William was born in Falaise, Normandy in 1028. He was the illegitimate son of Richard I, Duke of Normandy, who recognised him as heir at the young age of eight. William's rule in Normandy before 1066 was a successful one. He dominated the Norman aristocracy and his political and military power ensured he was successful in negotiations to marry Mathilda, daughter of Count Baldwin of Flanders, which he did in 1053.
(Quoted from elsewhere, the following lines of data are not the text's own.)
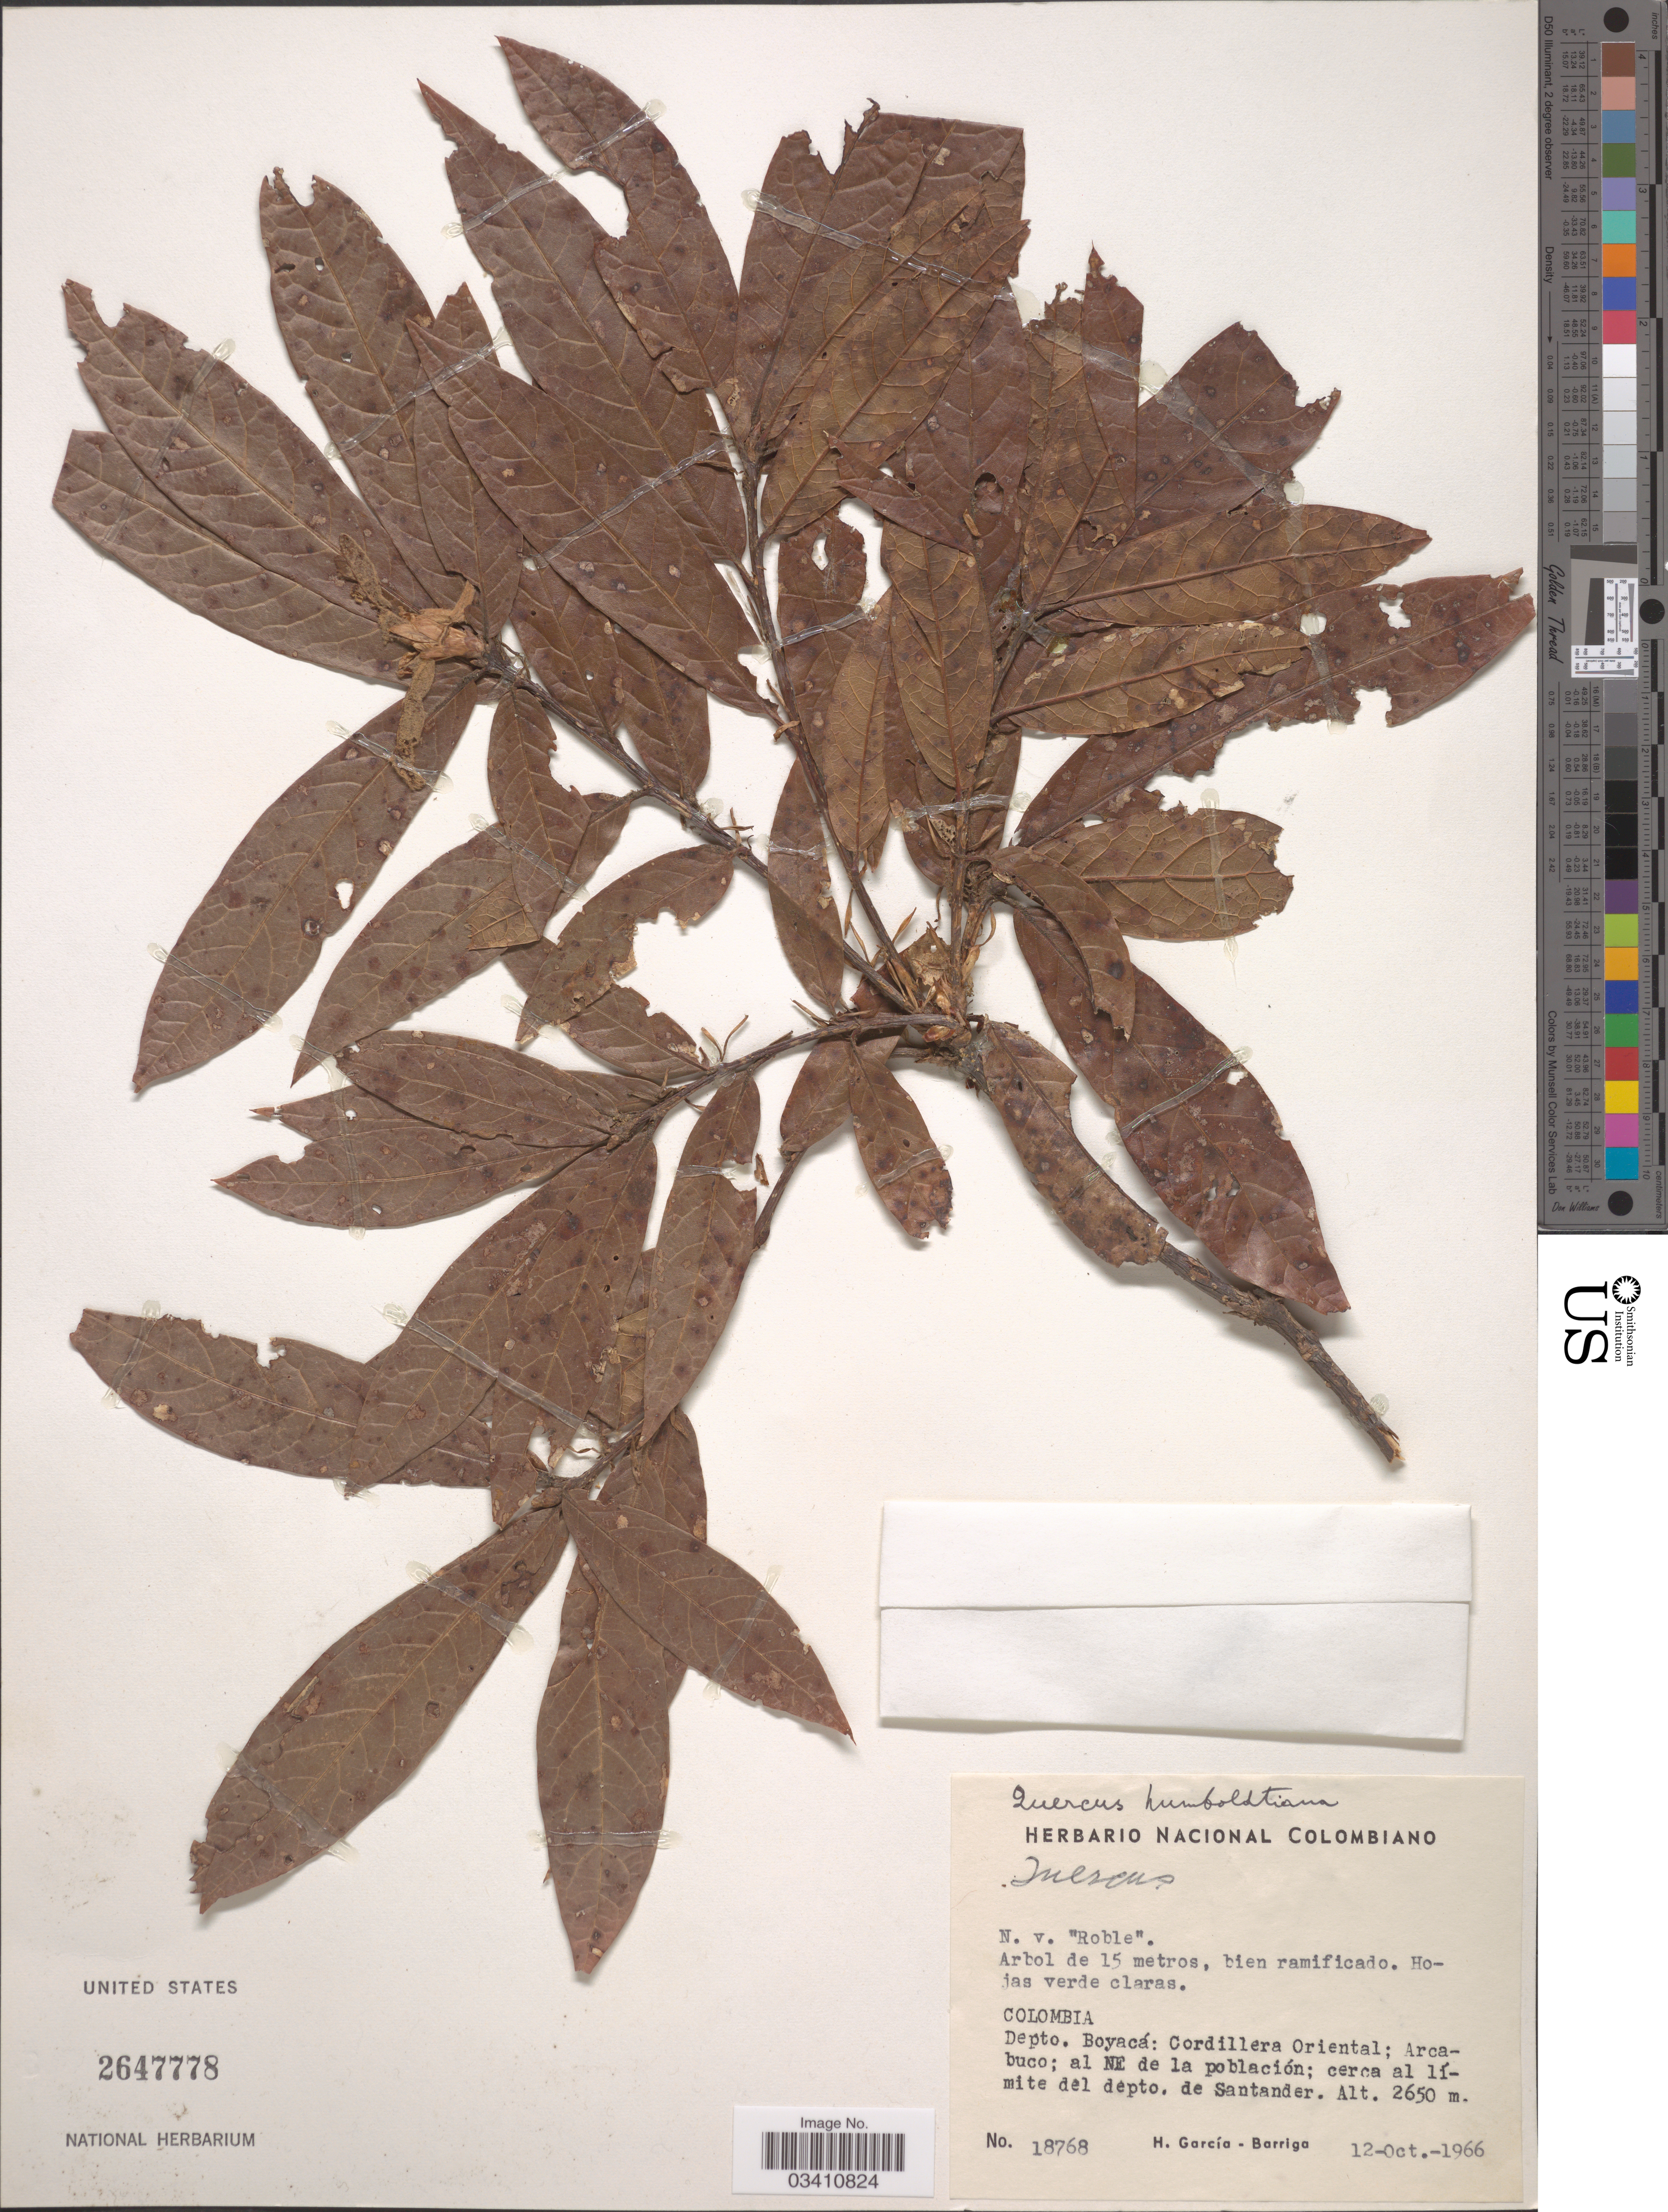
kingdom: Plantae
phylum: Tracheophyta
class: Magnoliopsida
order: Fagales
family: Fagaceae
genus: Quercus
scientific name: Quercus humboldtii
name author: Bonpl.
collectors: H. García Barriga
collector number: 18768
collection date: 1966-10-12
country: Colombia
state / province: Boyacá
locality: Depto. Boyacá: Cordillera Oriental; Arcabuco; al NE de la población; cerca al límite del depto. de Santander.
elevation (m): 2650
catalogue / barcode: US 2647778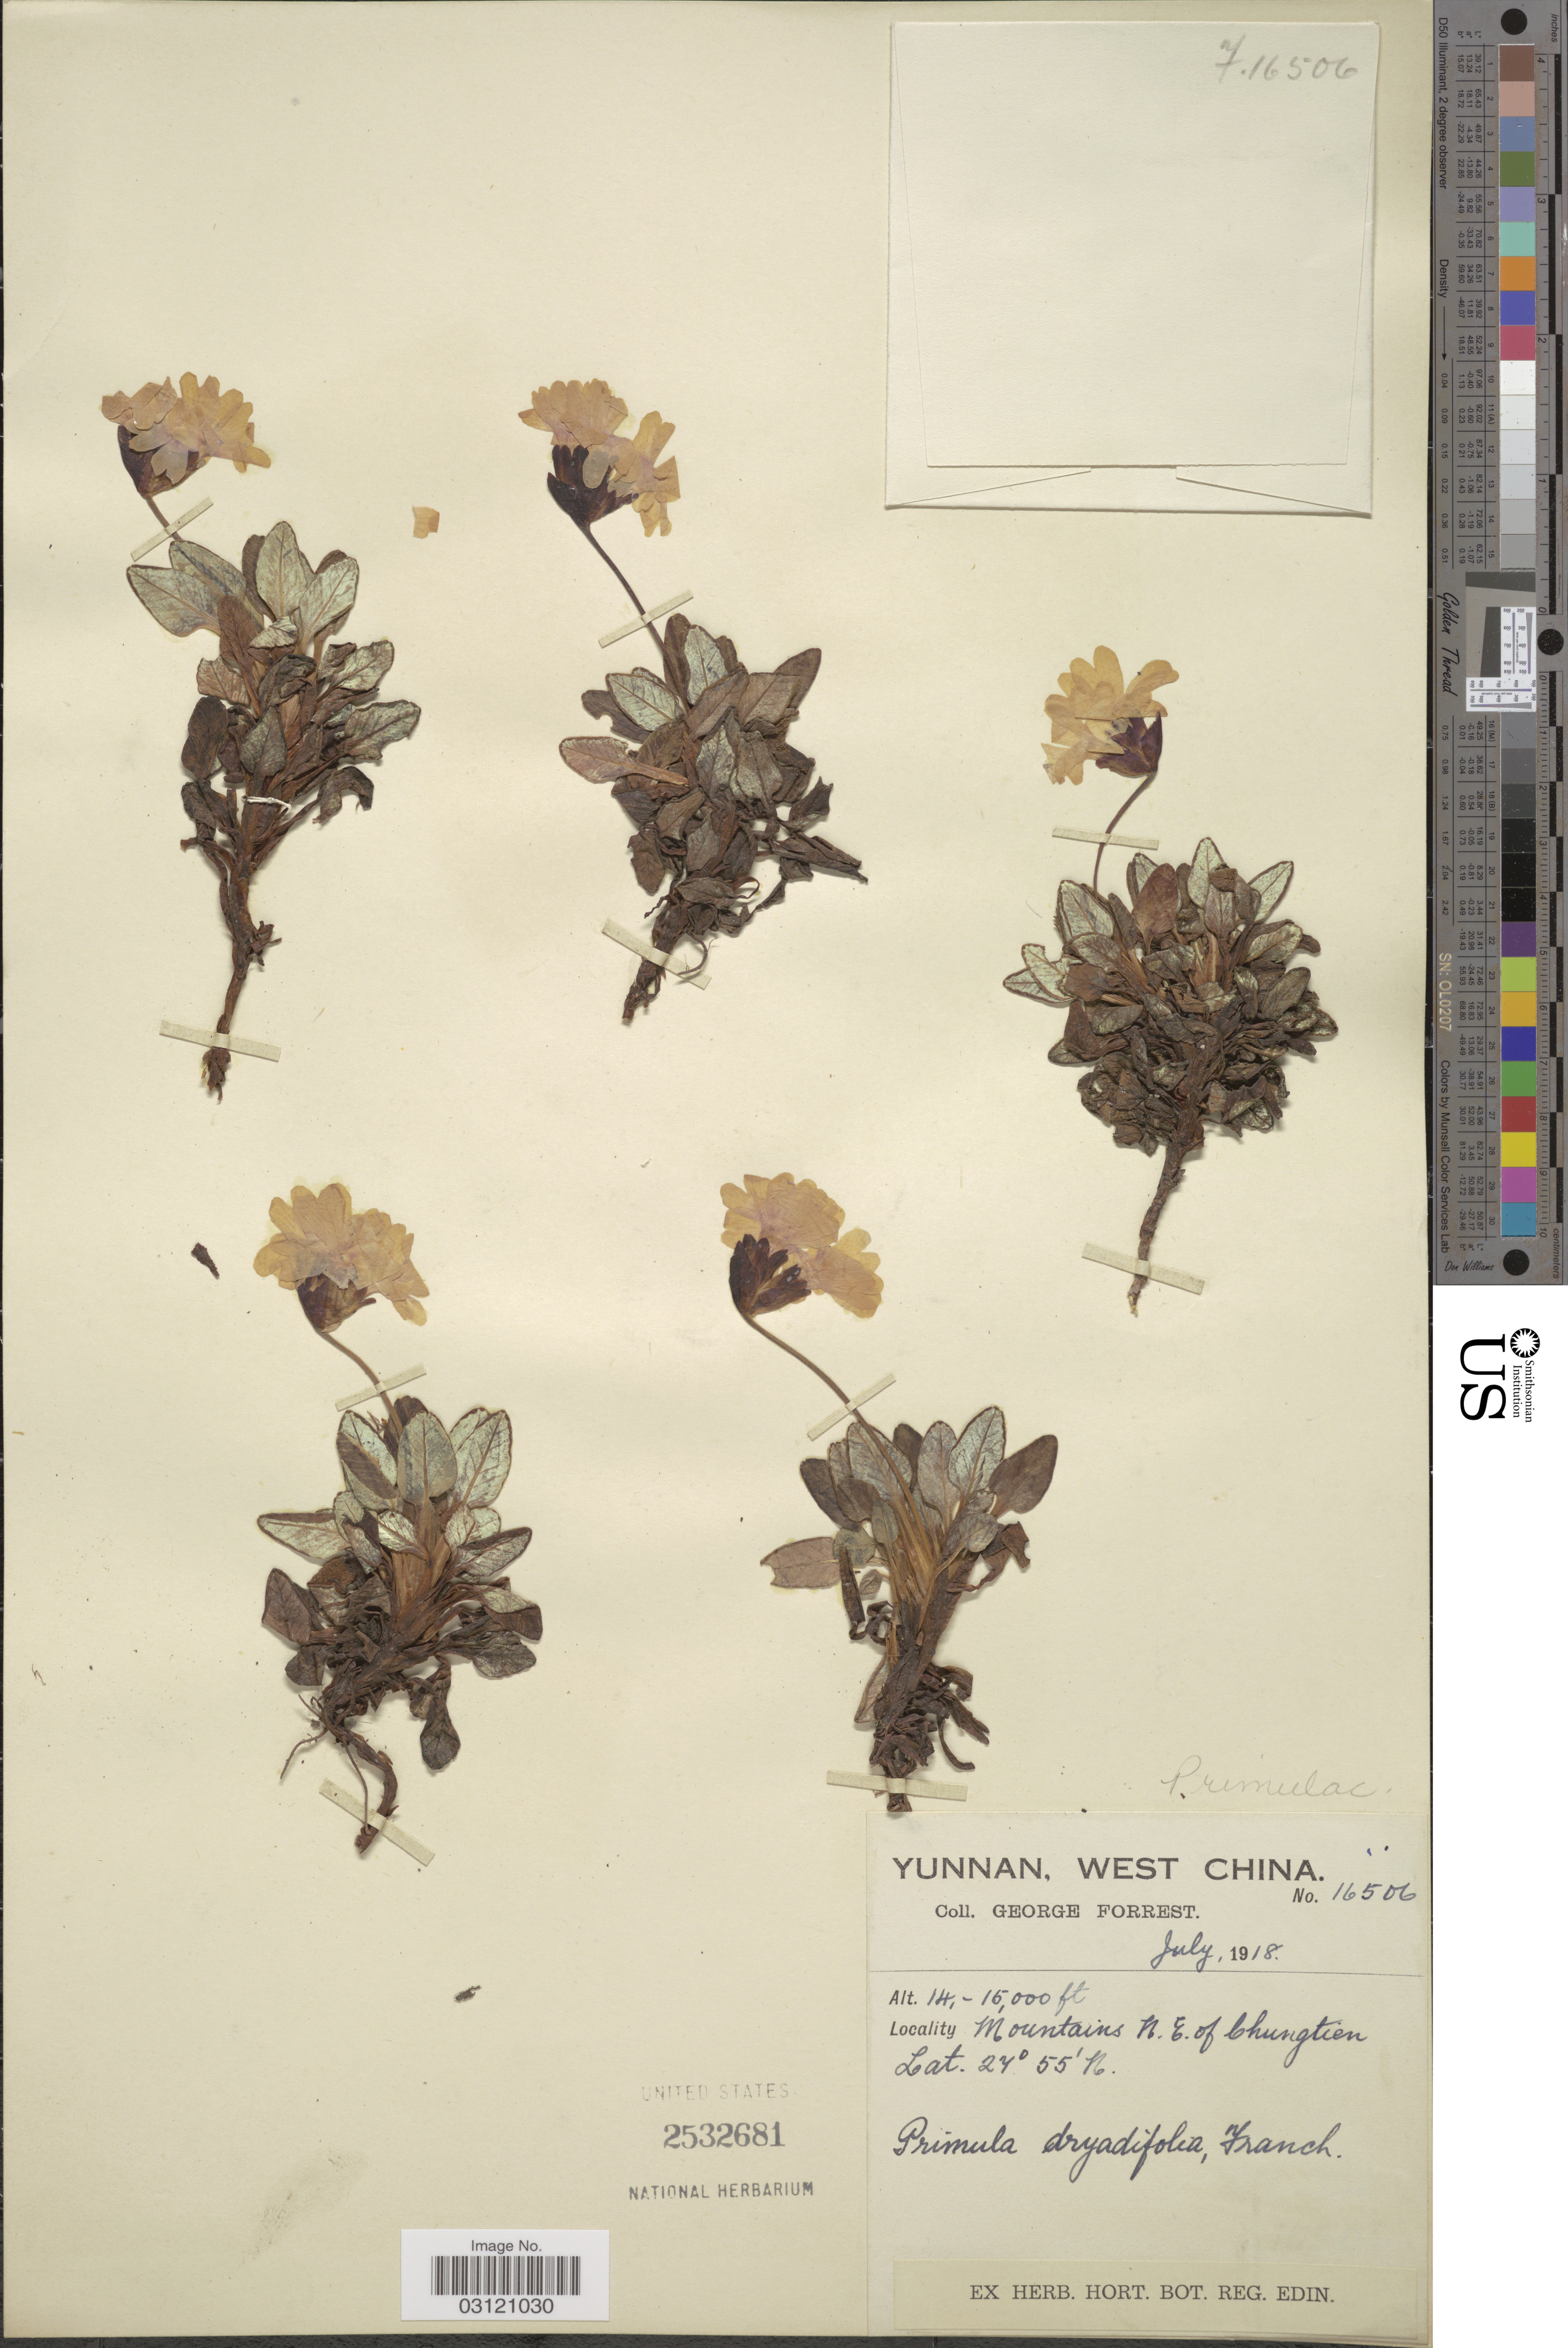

William was one of several 11th century French territorial princes to conqueror lands outside northern France. However, it was his victorious and brutal Conquest of England, and subsequent coronation as King in Westminster Abbey, that makes him the most well-known and gives him the new name “William the Conqueror”. After effectively consolidating his rule in England, a Norman aristocracy became the new governing class and many members of the native English elite, including bishops, were replaced with Normans. The Normans not only brought about political, social and cultural changes to Normandy and England, they embarked on a vast and widespread building programme, notably building great towers and halls in stone.
William spent the early years of his reign securing his borders and crushing resistance, including several baronial rebellions. A ruthless and efficient leader of both Normandy and England, William continued to govern separate territories on both sides of the Channel and his kingdom became increasingly stable. Most of his final 15 years were spent in Normandy, where he also spent the last few months of his reign fighting Philip I, King of France. William died in 1087 from injuries he received after falling from his horse. He divided his lands between two of his sons, with Robert gaining Normandy and William Rufus, England.